- **EXERCISE BRIEF**: Exactly as written, output each record given below.

----- RECORDS SHOWN

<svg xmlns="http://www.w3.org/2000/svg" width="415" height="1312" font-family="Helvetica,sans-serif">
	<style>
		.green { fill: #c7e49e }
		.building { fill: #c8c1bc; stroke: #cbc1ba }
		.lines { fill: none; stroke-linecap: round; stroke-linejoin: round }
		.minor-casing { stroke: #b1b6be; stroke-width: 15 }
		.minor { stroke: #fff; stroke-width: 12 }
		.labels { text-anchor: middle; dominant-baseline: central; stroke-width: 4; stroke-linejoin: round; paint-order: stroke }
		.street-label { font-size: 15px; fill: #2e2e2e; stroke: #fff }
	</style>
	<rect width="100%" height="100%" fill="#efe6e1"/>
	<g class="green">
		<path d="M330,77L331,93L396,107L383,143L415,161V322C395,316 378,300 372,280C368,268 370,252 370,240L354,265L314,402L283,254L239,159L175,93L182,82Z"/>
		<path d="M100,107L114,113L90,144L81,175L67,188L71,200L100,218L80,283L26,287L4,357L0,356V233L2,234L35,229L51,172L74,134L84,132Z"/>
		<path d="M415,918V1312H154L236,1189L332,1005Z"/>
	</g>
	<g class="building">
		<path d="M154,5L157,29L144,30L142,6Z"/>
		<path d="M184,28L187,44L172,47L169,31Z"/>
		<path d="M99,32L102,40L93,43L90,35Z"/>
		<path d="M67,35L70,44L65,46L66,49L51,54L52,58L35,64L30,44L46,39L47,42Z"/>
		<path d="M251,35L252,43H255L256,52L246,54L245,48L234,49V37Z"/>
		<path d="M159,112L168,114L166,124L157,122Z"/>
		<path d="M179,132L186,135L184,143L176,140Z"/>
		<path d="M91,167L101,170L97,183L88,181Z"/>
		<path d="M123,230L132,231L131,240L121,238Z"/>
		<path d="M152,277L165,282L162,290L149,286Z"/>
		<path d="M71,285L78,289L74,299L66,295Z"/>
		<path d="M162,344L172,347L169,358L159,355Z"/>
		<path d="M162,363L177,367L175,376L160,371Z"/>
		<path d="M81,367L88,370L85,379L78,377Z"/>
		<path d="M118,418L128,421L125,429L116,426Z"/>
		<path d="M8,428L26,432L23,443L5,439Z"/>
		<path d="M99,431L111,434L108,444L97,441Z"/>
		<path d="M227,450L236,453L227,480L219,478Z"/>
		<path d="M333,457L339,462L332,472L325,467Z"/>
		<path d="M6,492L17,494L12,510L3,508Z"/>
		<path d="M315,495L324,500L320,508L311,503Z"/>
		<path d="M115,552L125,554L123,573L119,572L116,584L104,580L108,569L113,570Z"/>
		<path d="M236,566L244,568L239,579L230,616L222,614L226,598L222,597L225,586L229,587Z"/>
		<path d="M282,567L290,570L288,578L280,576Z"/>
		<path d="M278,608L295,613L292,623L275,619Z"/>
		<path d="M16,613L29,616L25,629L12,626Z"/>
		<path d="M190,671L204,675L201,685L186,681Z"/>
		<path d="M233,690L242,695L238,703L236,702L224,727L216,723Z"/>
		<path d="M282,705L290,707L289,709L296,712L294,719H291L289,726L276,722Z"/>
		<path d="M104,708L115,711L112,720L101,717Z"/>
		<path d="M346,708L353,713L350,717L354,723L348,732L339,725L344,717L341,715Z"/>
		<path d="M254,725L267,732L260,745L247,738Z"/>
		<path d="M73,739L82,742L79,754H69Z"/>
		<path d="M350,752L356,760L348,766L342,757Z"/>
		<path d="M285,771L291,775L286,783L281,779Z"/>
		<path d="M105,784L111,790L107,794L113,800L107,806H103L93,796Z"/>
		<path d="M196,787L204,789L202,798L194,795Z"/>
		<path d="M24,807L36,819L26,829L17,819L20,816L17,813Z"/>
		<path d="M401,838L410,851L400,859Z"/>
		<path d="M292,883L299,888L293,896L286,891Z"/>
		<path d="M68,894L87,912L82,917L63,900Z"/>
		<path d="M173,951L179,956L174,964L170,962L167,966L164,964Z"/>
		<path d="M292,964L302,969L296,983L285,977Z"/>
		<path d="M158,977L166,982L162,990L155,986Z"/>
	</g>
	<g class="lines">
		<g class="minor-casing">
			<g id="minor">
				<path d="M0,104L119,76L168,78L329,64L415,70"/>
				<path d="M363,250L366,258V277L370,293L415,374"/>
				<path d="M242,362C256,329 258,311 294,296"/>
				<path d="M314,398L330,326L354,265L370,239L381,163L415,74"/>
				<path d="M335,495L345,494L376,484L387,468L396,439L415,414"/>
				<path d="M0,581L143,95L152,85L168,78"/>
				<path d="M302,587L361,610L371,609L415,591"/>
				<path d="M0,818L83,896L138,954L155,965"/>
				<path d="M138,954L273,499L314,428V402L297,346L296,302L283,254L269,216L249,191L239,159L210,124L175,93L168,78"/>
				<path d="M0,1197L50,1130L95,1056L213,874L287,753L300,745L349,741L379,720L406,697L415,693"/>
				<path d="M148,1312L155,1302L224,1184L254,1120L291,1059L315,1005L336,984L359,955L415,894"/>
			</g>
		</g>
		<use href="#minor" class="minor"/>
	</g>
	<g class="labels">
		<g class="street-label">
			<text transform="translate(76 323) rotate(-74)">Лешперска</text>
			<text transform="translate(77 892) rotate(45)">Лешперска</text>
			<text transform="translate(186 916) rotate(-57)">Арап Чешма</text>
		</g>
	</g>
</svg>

----------

- **SOLUTION TO THE PROBLEM**:
<svg xmlns="http://www.w3.org/2000/svg" width="415" height="1312" font-family="Helvetica,sans-serif">
	<style>
		.green { fill: #c7e49e }
		.building { fill: #c8c1bc; stroke: #cbc1ba }
		.lines { fill: none; stroke-linecap: round; stroke-linejoin: round }
		.minor-casing { stroke: #b1b6be; stroke-width: 15 }
		.minor { stroke: #fff; stroke-width: 12 }
		.labels { text-anchor: middle; dominant-baseline: central; stroke-width: 4; stroke-linejoin: round; paint-order: stroke }
		.street-label { font-size: 15px; fill: #2e2e2e; stroke: #fff }
	</style>
	<rect width="100%" height="100%" fill="#efe6e1"/>
	<g class="green">
		<path d="M330,77L331,93L396,107L383,143L415,161V322C395,316 378,300 372,280C368,268 370,252 370,240L354,265L314,402L283,254L239,159L175,93L182,82Z"/>
		<path d="M100,107L114,113L90,144L81,175L67,188L71,200L100,218L80,283L26,287L4,357L0,356V233L2,234L35,229L51,172L74,134L84,132Z"/>
		<path d="M415,918V1312H154L236,1189L332,1005Z"/>
	</g>
	<g class="building">
		<path d="M154,5L157,29L144,30L142,6Z"/>
		<path d="M184,28L187,44L172,47L169,31Z"/>
		<path d="M99,32L102,40L93,43L90,35Z"/>
		<path d="M67,35L70,44L65,46L66,49L51,54L52,58L35,64L30,44L46,39L47,42Z"/>
		<path d="M251,35L252,43H255L256,52L246,54L245,48L234,49V37Z"/>
		<path d="M159,112L168,114L166,124L157,122Z"/>
		<path d="M179,132L186,135L184,143L176,140Z"/>
		<path d="M91,167L101,170L97,183L88,181Z"/>
		<path d="M123,230L132,231L131,240L121,238Z"/>
		<path d="M152,277L165,282L162,290L149,286Z"/>
		<path d="M71,285L78,289L74,299L66,295Z"/>
		<path d="M162,344L172,347L169,358L159,355Z"/>
		<path d="M162,363L177,367L175,376L160,371Z"/>
		<path d="M81,367L88,370L85,379L78,377Z"/>
		<path d="M118,418L128,421L125,429L116,426Z"/>
		<path d="M8,428L26,432L23,443L5,439Z"/>
		<path d="M99,431L111,434L108,444L97,441Z"/>
		<path d="M227,450L236,453L227,480L219,478Z"/>
		<path d="M333,457L339,462L332,472L325,467Z"/>
		<path d="M6,492L17,494L12,510L3,508Z"/>
		<path d="M315,495L324,500L320,508L311,503Z"/>
		<path d="M115,552L125,554L123,573L119,572L116,584L104,580L108,569L113,570Z"/>
		<path d="M236,566L244,568L239,579L230,616L222,614L226,598L222,597L225,586L229,587Z"/>
		<path d="M282,567L290,570L288,578L280,576Z"/>
		<path d="M278,608L295,613L292,623L275,619Z"/>
		<path d="M16,613L29,616L25,629L12,626Z"/>
		<path d="M190,671L204,675L201,685L186,681Z"/>
		<path d="M233,690L242,695L238,703L236,702L224,727L216,723Z"/>
		<path d="M282,705L290,707L289,709L296,712L294,719H291L289,726L276,722Z"/>
		<path d="M104,708L115,711L112,720L101,717Z"/>
		<path d="M346,708L353,713L350,717L354,723L348,732L339,725L344,717L341,715Z"/>
		<path d="M254,725L267,732L260,745L247,738Z"/>
		<path d="M73,739L82,742L79,754H69Z"/>
		<path d="M350,752L356,760L348,766L342,757Z"/>
		<path d="M285,771L291,775L286,783L281,779Z"/>
		<path d="M105,784L111,790L107,794L113,800L107,806H103L93,796Z"/>
		<path d="M196,787L204,789L202,798L194,795Z"/>
		<path d="M24,807L36,819L26,829L17,819L20,816L17,813Z"/>
		<path d="M401,838L410,851L400,859Z"/>
		<path d="M292,883L299,888L293,896L286,891Z"/>
		<path d="M68,894L87,912L82,917L63,900Z"/>
		<path d="M173,951L179,956L174,964L170,962L167,966L164,964Z"/>
		<path d="M292,964L302,969L296,983L285,977Z"/>
		<path d="M158,977L166,982L162,990L155,986Z"/>
	</g>
	<g class="lines">
		<g class="minor-casing">
			<g id="minor">
				<path d="M0,104L119,76L168,78L329,64L415,70"/>
				<path d="M363,250L366,258V277L370,293L415,374"/>
				<path d="M242,362C256,329 258,311 294,296"/>
				<path d="M314,398L330,326L354,265L370,239L381,163L415,74"/>
				<path d="M335,495L345,494L376,484L387,468L396,439L415,414"/>
				<path d="M0,581L143,95L152,85L168,78"/>
				<path d="M302,587L361,610L371,609L415,591"/>
				<path d="M0,818L83,896L138,954L155,965"/>
				<path d="M138,954L273,499L314,428V402L297,346L296,302L283,254L269,216L249,191L239,159L210,124L175,93L168,78"/>
				<path d="M0,1197L50,1130L95,1056L213,874L287,753L300,745L349,741L379,720L406,697L415,693"/>
				<path d="M148,1312L155,1302L224,1184L254,1120L291,1059L315,1005L336,984L359,955L415,894"/>
			</g>
		</g>
		<use href="#minor" class="minor"/>
	</g>
	<g class="labels">
		<g class="street-label">
			<text transform="translate(76 323) rotate(-74)">Лешперска</text>
			<text transform="translate(77 892) rotate(45)">Лешперска</text>
			<text transform="translate(186 916) rotate(-57)">Арап Чешма</text>
		</g>
	</g>
</svg>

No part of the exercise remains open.